┌──
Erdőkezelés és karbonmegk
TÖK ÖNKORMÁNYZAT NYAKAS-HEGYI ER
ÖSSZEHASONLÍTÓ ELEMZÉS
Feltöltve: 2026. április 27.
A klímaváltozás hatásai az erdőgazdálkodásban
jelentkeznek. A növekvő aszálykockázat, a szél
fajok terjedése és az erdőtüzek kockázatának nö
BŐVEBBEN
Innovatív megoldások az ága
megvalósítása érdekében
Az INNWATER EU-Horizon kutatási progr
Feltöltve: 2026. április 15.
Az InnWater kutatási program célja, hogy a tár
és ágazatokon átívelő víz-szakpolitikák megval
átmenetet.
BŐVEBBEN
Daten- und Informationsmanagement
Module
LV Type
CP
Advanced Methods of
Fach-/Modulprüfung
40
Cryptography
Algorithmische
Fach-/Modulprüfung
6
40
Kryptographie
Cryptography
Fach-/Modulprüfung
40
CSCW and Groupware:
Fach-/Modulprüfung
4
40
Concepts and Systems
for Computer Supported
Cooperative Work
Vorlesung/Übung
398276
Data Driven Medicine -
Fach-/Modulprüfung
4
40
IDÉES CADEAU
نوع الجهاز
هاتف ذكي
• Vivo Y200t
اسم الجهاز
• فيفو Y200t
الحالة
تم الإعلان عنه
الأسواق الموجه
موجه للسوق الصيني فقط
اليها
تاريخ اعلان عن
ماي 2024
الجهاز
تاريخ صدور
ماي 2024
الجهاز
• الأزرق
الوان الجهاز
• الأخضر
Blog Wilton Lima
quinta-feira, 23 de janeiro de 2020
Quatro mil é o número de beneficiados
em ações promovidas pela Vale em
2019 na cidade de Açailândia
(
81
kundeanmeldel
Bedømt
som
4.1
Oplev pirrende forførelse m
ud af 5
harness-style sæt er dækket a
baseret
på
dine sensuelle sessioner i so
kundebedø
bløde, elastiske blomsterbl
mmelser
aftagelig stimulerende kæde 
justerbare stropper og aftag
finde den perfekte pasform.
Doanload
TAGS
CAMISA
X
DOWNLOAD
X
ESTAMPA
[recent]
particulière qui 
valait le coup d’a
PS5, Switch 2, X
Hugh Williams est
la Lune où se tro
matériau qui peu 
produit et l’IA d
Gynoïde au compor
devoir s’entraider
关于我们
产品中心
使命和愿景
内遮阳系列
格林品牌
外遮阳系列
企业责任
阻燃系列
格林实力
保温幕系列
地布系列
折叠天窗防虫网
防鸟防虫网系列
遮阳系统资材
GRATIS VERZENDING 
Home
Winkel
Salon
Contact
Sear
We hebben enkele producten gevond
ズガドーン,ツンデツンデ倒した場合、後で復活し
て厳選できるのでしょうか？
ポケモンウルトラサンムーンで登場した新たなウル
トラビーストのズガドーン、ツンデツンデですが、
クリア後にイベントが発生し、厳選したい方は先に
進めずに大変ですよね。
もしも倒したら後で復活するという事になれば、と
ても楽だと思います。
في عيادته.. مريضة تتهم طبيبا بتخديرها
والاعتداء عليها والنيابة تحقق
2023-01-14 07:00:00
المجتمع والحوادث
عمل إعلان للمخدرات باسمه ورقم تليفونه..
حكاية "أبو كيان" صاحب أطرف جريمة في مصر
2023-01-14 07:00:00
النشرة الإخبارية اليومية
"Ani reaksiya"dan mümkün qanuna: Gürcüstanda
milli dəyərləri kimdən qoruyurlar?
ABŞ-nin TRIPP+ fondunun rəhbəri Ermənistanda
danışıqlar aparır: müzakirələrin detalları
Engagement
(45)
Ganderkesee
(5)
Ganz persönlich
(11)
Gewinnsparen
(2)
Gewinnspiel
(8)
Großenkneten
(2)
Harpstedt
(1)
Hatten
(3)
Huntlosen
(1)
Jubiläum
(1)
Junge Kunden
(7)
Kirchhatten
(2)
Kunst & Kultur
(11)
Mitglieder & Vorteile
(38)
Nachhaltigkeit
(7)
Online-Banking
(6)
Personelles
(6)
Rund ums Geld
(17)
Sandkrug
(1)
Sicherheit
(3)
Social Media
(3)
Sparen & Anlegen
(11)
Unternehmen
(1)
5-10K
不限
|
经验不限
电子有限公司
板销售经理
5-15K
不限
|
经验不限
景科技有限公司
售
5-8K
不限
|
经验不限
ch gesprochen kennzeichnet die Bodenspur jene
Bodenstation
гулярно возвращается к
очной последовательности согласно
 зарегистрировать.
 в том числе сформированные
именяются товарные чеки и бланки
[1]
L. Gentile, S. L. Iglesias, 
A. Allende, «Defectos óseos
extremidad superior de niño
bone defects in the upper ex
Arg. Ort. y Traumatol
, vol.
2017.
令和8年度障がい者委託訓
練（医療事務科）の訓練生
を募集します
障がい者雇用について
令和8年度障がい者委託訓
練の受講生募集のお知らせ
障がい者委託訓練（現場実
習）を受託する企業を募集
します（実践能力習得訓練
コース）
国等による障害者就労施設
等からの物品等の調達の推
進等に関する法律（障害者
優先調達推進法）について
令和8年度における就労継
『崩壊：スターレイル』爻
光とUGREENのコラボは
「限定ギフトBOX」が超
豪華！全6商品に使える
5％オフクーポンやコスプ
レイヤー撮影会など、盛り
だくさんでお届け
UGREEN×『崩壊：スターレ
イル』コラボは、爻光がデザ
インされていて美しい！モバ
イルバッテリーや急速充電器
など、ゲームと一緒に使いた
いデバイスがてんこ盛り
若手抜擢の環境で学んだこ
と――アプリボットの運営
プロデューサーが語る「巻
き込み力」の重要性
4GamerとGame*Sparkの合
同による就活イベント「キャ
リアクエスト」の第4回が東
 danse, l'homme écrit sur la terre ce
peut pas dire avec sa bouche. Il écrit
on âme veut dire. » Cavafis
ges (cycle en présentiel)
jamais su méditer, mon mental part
└──
WHAT THE EXERCISE ASKS:
The data must be transcribed in full. Every word stays the same.

EXERCISE ANSWER:
Erdőkezelés és karbonmegk
TÖK ÖNKORMÁNYZAT NYAKAS-HEGYI ER
ÖSSZEHASONLÍTÓ ELEMZÉS
Feltöltve: 2026. április 27.
A klímaváltozás hatásai az erdőgazdálkodásban
jelentkeznek. A növekvő aszálykockázat, a szél
fajok terjedése és az erdőtüzek kockázatának nö
BŐVEBBEN
Innovatív megoldások az ága
megvalósítása érdekében
Az INNWATER EU-Horizon kutatási progr
Feltöltve: 2026. április 15.
Az InnWater kutatási program célja, hogy a tár
és ágazatokon átívelő víz-szakpolitikák megval
átmenetet.
BŐVEBBEN
Daten- und Informationsmanagement
Module
LV Type
CP
Advanced Methods of
Fach-/Modulprüfung
40
Cryptography
Algorithmische
Fach-/Modulprüfung
6
40
Kryptographie
Cryptography
Fach-/Modulprüfung
40
CSCW and Groupware:
Fach-/Modulprüfung
4
40
Concepts and Systems
for Computer Supported
Cooperative Work
Vorlesung/Übung
398276
Data Driven Medicine -
Fach-/Modulprüfung
4
40
IDÉES CADEAU
نوع الجهاز
هاتف ذكي
• Vivo Y200t
اسم الجهاز
• فيفو Y200t
الحالة
تم الإعلان عنه
الأسواق الموجه
موجه للسوق الصيني فقط
اليها
تاريخ اعلان عن
ماي 2024
الجهاز
تاريخ صدور
ماي 2024
الجهاز
• الأزرق
الوان الجهاز
• الأخضر
Blog Wilton Lima
quinta-feira, 23 de janeiro de 2020
Quatro mil é o número de beneficiados
em ações promovidas pela Vale em
2019 na cidade de Açailândia
(
81
kundeanmeldel
Bedømt
som
4.1
Oplev pirrende forførelse m
ud af 5
harness-style sæt er dækket a
baseret
på
dine sensuelle sessioner i so
kundebedø
bløde, elastiske blomsterbl
mmelser
aftagelig stimulerende kæde 
justerbare stropper og aftag
finde den perfekte pasform.
Doanload
TAGS
CAMISA
X
DOWNLOAD
X
ESTAMPA
[recent]
particulière qui 
valait le coup d’a
PS5, Switch 2, X
Hugh Williams est
la Lune où se tro
matériau qui peu 
produit et l’IA d
Gynoïde au compor
devoir s’entraider
关于我们
产品中心
使命和愿景
内遮阳系列
格林品牌
外遮阳系列
企业责任
阻燃系列
格林实力
保温幕系列
地布系列
折叠天窗防虫网
防鸟防虫网系列
遮阳系统资材
GRATIS VERZENDING 
Home
Winkel
Salon
Contact
Sear
We hebben enkele producten gevond
ズガドーン,ツンデツンデ倒した場合、後で復活し
て厳選できるのでしょうか？
ポケモンウルトラサンムーンで登場した新たなウル
トラビーストのズガドーン、ツンデツンデですが、
クリア後にイベントが発生し、厳選したい方は先に
進めずに大変ですよね。
もしも倒したら後で復活するという事になれば、と
ても楽だと思います。
في عيادته.. مريضة تتهم طبيبا بتخديرها
والاعتداء عليها والنيابة تحقق
2023-01-14 07:00:00
المجتمع والحوادث
عمل إعلان للمخدرات باسمه ورقم تليفونه..
حكاية "أبو كيان" صاحب أطرف جريمة في مصر
2023-01-14 07:00:00
النشرة الإخبارية اليومية
"Ani reaksiya"dan mümkün qanuna: Gürcüstanda
milli dəyərləri kimdən qoruyurlar?
ABŞ-nin TRIPP+ fondunun rəhbəri Ermənistanda
danışıqlar aparır: müzakirələrin detalları
Engagement
(45)
Ganderkesee
(5)
Ganz persönlich
(11)
Gewinnsparen
(2)
Gewinnspiel
(8)
Großenkneten
(2)
Harpstedt
(1)
Hatten
(3)
Huntlosen
(1)
Jubiläum
(1)
Junge Kunden
(7)
Kirchhatten
(2)
Kunst & Kultur
(11)
Mitglieder & Vorteile
(38)
Nachhaltigkeit
(7)
Online-Banking
(6)
Personelles
(6)
Rund ums Geld
(17)
Sandkrug
(1)
Sicherheit
(3)
Social Media
(3)
Sparen & Anlegen
(11)
Unternehmen
(1)
5-10K
不限
|
经验不限
电子有限公司
板销售经理
5-15K
不限
|
经验不限
景科技有限公司
售
5-8K
不限
|
经验不限
ch gesprochen kennzeichnet die Bodenspur jene
Bodenstation
гулярно возвращается к
очной последовательности согласно
 зарегистрировать.
 в том числе сформированные
именяются товарные чеки и бланки
[1]
L. Gentile, S. L. Iglesias, 
A. Allende, «Defectos óseos
extremidad superior de niño
bone defects in the upper ex
Arg. Ort. y Traumatol
, vol.
2017.
令和8年度障がい者委託訓
練（医療事務科）の訓練生
を募集します
障がい者雇用について
令和8年度障がい者委託訓
練の受講生募集のお知らせ
障がい者委託訓練（現場実
習）を受託する企業を募集
します（実践能力習得訓練
コース）
国等による障害者就労施設
等からの物品等の調達の推
進等に関する法律（障害者
優先調達推進法）について
令和8年度における就労継
『崩壊：スターレイル』爻
光とUGREENのコラボは
「限定ギフトBOX」が超
豪華！全6商品に使える
5％オフクーポンやコスプ
レイヤー撮影会など、盛り
だくさんでお届け
UGREEN×『崩壊：スターレ
イル』コラボは、爻光がデザ
インされていて美しい！モバ
イルバッテリーや急速充電器
など、ゲームと一緒に使いた
いデバイスがてんこ盛り
若手抜擢の環境で学んだこ
と――アプリボットの運営
プロデューサーが語る「巻
き込み力」の重要性
4GamerとGame*Sparkの合
同による就活イベント「キャ
リアクエスト」の第4回が東
 danse, l'homme écrit sur la terre ce
peut pas dire avec sa bouche. Il écrit
on âme veut dire. » Cavafis
ges (cycle en présentiel)
jamais su méditer, mon mental part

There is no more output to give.